Revealing mistake: While driving the red truck through the rolling house, Dorothy is mounted on the back of the truck. There are some very sensitive and fragile instruments located on the top sides of Dorothy that stick up above the cab of the truck. These would certainly have been torn off while crashing through the walls of the house, turning Dorothy into a useless pile of junk.
Revealing mistake: They wouldn't be able to walk or run nearly so easily when near a tornado. In ametuer video footage of real tornados, the people could only move quite slowly, and were walking on an angle of 30 degrees from upright.
Revealing mistake: When they are at the drive-in movie place, Melissa comes out of her room when she sees the wind blowing through the curtains. When she steps out, other windows in the motel are open and the curtains are absolutely still while the curtains in her room continue to blow.
Revealing mistake: When Jo and Bill are running past the sunflowers, just after the barn has flown past them, the sunflowers aren't even swaying. Sunflowers would blow over at a tiny breeze, let alone an F5 tornado blowing around them. (01:36:45)
Revealing mistake: When Bill and Jo are driving towards the first tornado together (arguing), it's clear there's no windshield in the red truck. There's no rear view mirror and it's perfectly clear. During the next few scenes, a rear view mirror appears and there is mud on the windshield around the wiper tracks.
Revealing mistake: The weather really is unusual in Oklahoma, as in some scenes, the cornfields were ripe and brown, and in others, they were fresh and green. Obviously shot at different parts of the season.

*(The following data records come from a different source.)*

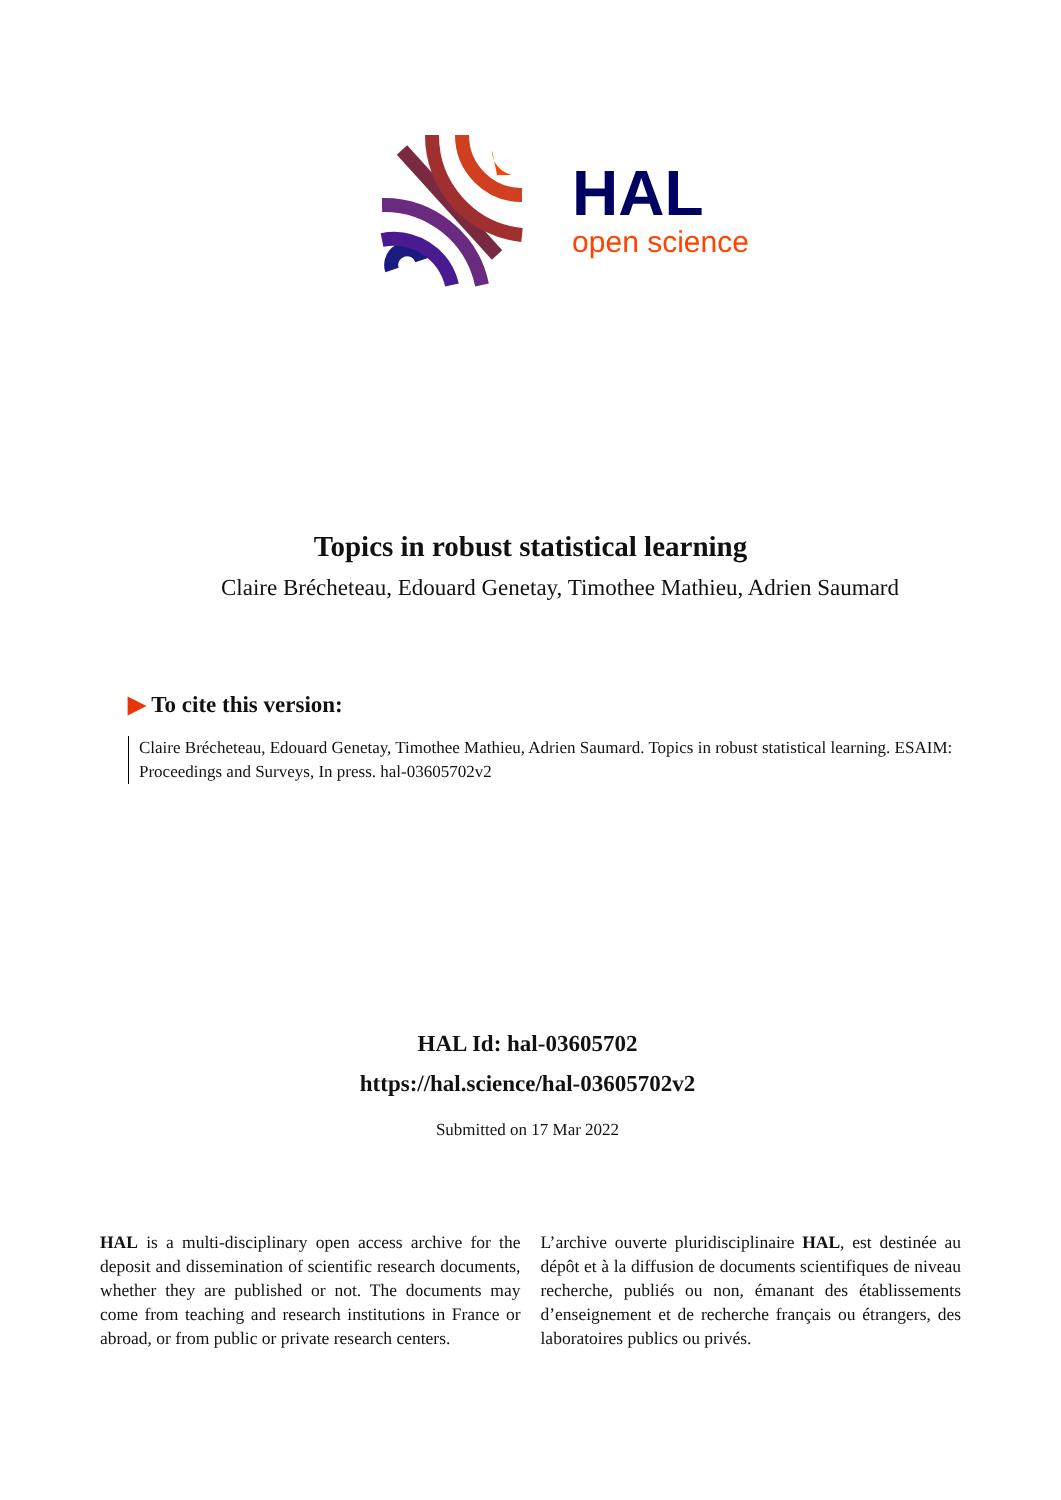HAL
open science
Topics in robust statistical learning
Claire Brécheteau, Edouard Genetay, Timothee Mathieu, Adrien Saumard
▶ To cite this version:
Claire Brécheteau, Edouard Genetay, Timothee Mathieu, Adrien Saumard. Topics in robust statistical learning. ESAIM: Proceedings and Surveys, In press. hal-03605702v2
HAL Id: hal-03605702
https://hal.science/hal-03605702v2
Submitted on 17 Mar 2022
HAL is a multi-disciplinary open access archive for the deposit and dissemination of scientific research documents, whether they are published or not. The documents may come from teaching and research institutions in France or abroad, or from public or private research centers.
L’archive ouverte pluridisciplinaire HAL, est destinée au dépôt et à la diffusion de documents scientifiques de niveau recherche, publiés ou non, émanant des établissements d’enseignement et de recherche français ou étrangers, des laboratoires publics ou privés.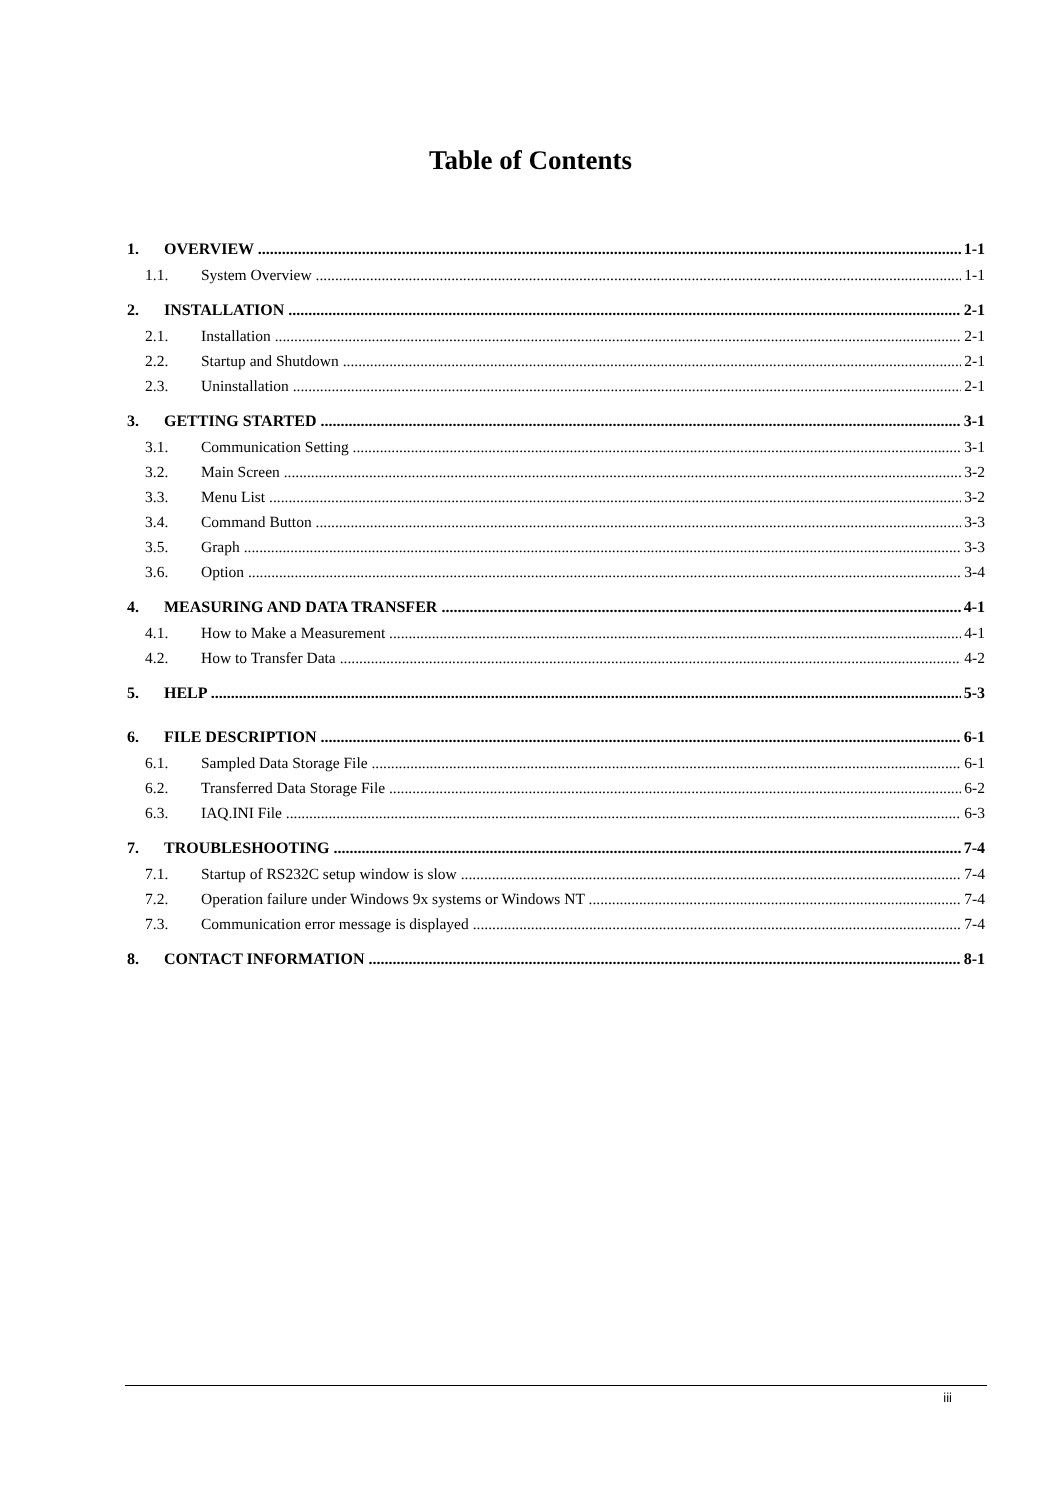Table of Contents
1. OVERVIEW 1-1
1.1. System Overview 1-1
2. INSTALLATION 2-1
2.1. Installation 2-1
2.2. Startup and Shutdown 2-1
2.3. Uninstallation 2-1
3. GETTING STARTED 3-1
3.1. Communication Setting 3-1
3.2. Main Screen 3-2
3.3. Menu List 3-2
3.4. Command Button 3-3
3.5. Graph 3-3
3.6. Option 3-4
4. MEASURING AND DATA TRANSFER 4-1
4.1. How to Make a Measurement 4-1
4.2. How to Transfer Data 4-2
5. HELP 5-3
6. FILE DESCRIPTION 6-1
6.1. Sampled Data Storage File 6-1
6.2. Transferred Data Storage File 6-2
6.3. IAQ.INI File 6-3
7. TROUBLESHOOTING 7-4
7.1. Startup of RS232C setup window is slow 7-4
7.2. Operation failure under Windows 9x systems or Windows NT 7-4
7.3. Communication error message is displayed 7-4
8. CONTACT INFORMATION 8-1
iii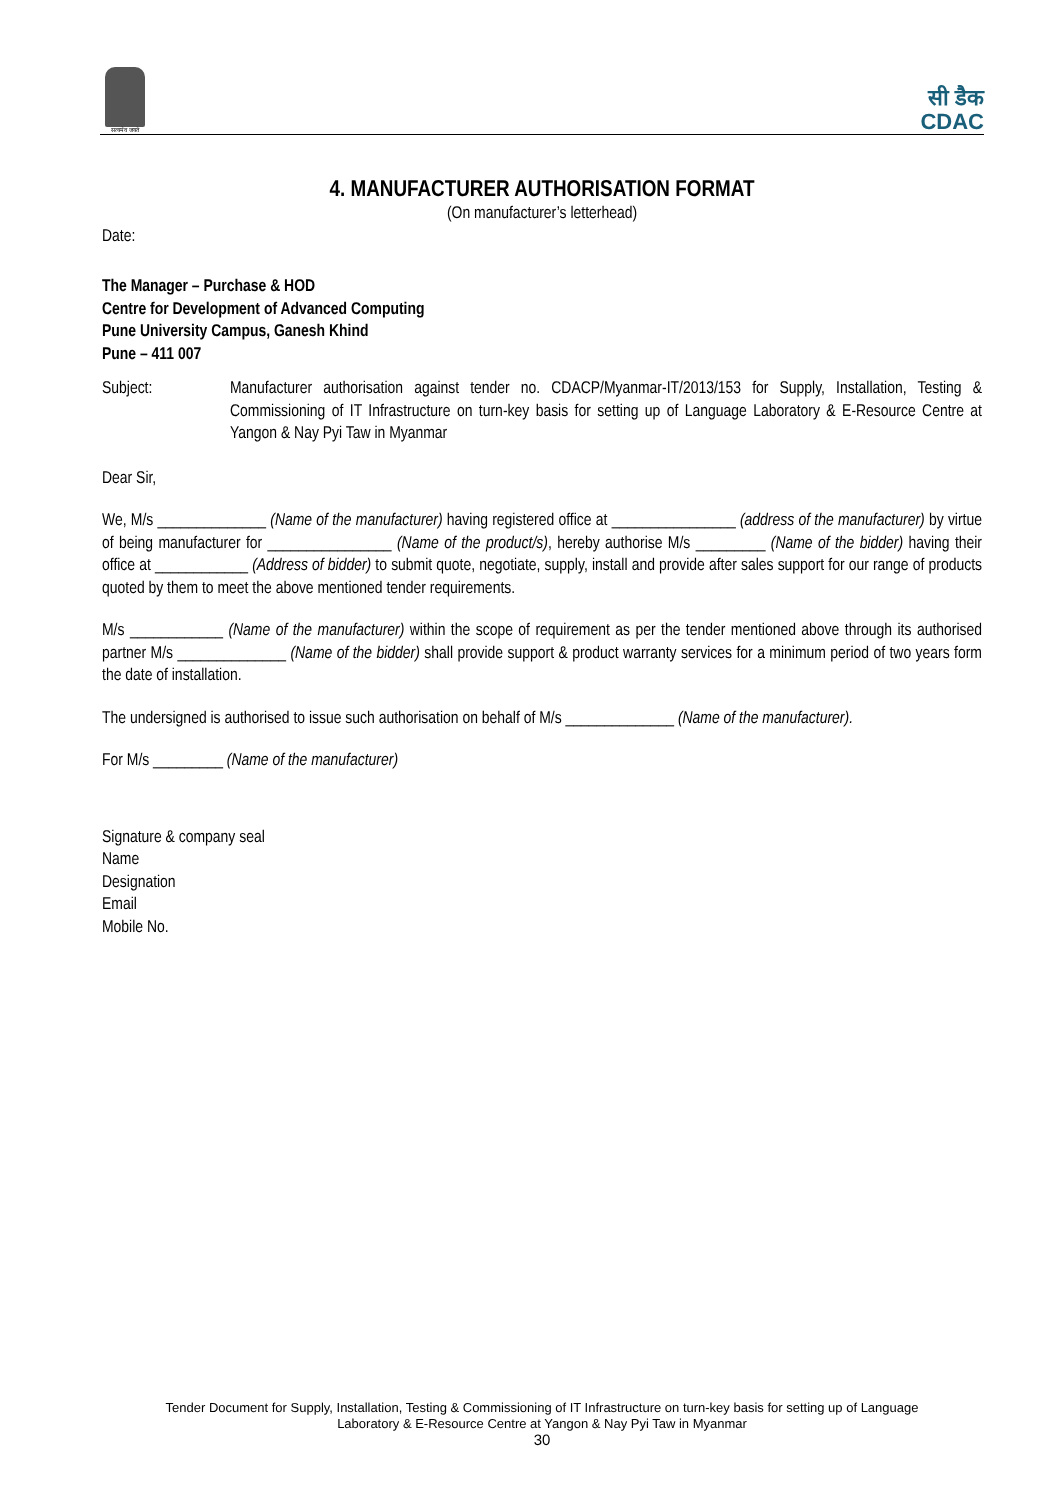सत्यमेव जयते
सी डैक
CDAC
4. MANUFACTURER AUTHORISATION FORMAT
(On manufacturer’s letterhead)
Date:
The Manager – Purchase & HOD
Centre for Development of Advanced Computing
Pune University Campus, Ganesh Khind
Pune – 411 007
Subject: Manufacturer authorisation against tender no. CDACP/Myanmar-IT/2013/153 for Supply, Installation, Testing & Commissioning of IT Infrastructure on turn-key basis for setting up of Language Laboratory & E-Resource Centre at Yangon & Nay Pyi Taw in Myanmar
Dear Sir,
We, M/s ______________ (Name of the manufacturer) having registered office at ________________ (address of the manufacturer) by virtue of being manufacturer for ________________ (Name of the product/s), hereby authorise M/s _________ (Name of the bidder) having their office at ____________ (Address of bidder) to submit quote, negotiate, supply, install and provide after sales support for our range of products quoted by them to meet the above mentioned tender requirements.
M/s ____________ (Name of the manufacturer) within the scope of requirement as per the tender mentioned above through its authorised partner M/s ______________ (Name of the bidder) shall provide support & product warranty services for a minimum period of two years form the date of installation.
The undersigned is authorised to issue such authorisation on behalf of M/s ______________ (Name of the manufacturer).
For M/s _________ (Name of the manufacturer)
Signature & company seal
Name
Designation
Email
Mobile No.
Tender Document for Supply, Installation, Testing & Commissioning of IT Infrastructure on turn-key basis for setting up of Language
Laboratory & E-Resource Centre at Yangon & Nay Pyi Taw in Myanmar
30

Revealing mistake: At the start, while Jo and her parents are inside their storm cellar, Jo's father attempts to hold down the overhead cellar door during the tornado. Then, just as the F5 yanks the cellar door up along with Mr. Thornton, we can see the cable link that is attached between the actor's back and the cellar door, for this stunt. (00:04:20)
Revealing mistake: During the scene when the repair shop is falling apart from the tornado, a wire can be seen pulling the drive in theater sign into the building in a brief shot.
Revealing mistake: In the opening scene, where Jo is very young and her dad and mom are carrying her and running from the house to enter the storm shelter, the tornado is just 60 seconds or so from destroying their house and sucking Jo's dad away. If you look at the trees behind them as they are running, you can see the trees are barely moving from any wind at all. If a real tornado was that close, the trees would be half bent over from the 60-100+ mph wind.
Suggested correction: The scale back then was based on the size of the tornado, it's only more recently it is based on damage. So during the time of the movie, the scale was being used correctly for size not damage.
The Fujita scale was introduced in 1971 and was in use during the 90's when this film came out. The Fujita scale measured the damage caused by a tornado to man-made structures after ground or aerial surveys, it was not a measurement of tornado size (an F5 tornado is a tornado that's rated on the Fujita scale). It is true the Fujita scale was replaced by the enhanced Fujita scale in 2007, but that was only to align the ratings to the damage better, it did not change rating tornadoes from size to destructive powers.